In the model we need a big-M constant. To find good values for these constants we need to find the minimum and maximum values for each objective. That is done in part 2. The result is:
---- 98 ---------------------------------------------------- Bounds for objectives ---------------------------------------------------- ---- 98 PARAMETER minz ( ALL 0.000 ) ---- 98 PARAMETER maxz obj1 19.000, obj2 19.000 |
This means we can use 19 as big-M value.
In the last part we enumerate all efficient or non-dominated solutions:
---- 140 ---------------------------------------------------- Efficient/nondominated solutions ---------------------------------------------------- ---- 140 PARAMETER sol v1 v2 v3 k1 1.000 1.000 k2 1.000 1.000 k3 1.000 1.000 ---- 140 PARAMETER obj obj1 obj2 k1 10.000 19.000 k2 19.000 10.000 k3 11.000 11.000 |
For very large problems we can make the set k sufficiently small so that we collect k non-dominated solutions instead of all possible non-dominated solutions.

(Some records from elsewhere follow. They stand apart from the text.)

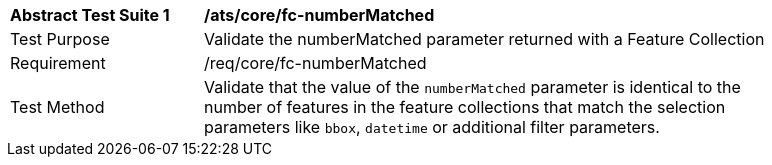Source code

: [[ats_fc-numberMatched]]
[width="90%",cols="2,6a"]
|===
^|*Abstract Test Suite {counter:ats-id}* |*/ats/core/fc-numberMatched* 
^|Test Purpose |Validate the numberMatched parameter returned with a Feature Collection
^|Requirement |/req/core/fc-numberMatched
^|Test Method |Validate that the value of the `numberMatched` parameter is identical to the number of features in the feature collections that match the selection parameters like `bbox`, `datetime` or additional filter parameters.
|===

Note that the problem becomes larger and larger. The number of constraints added to the problem in each cycle is:
- 1 cut to exclude this solution
- (K+1) constraints to find non dominated solutions (here K is the number of objectives).
In addition we add each cycle K binary variables.
It is noted that the weights are not very important when we are able to find all efficient solutions. Just any nonzero weights will do.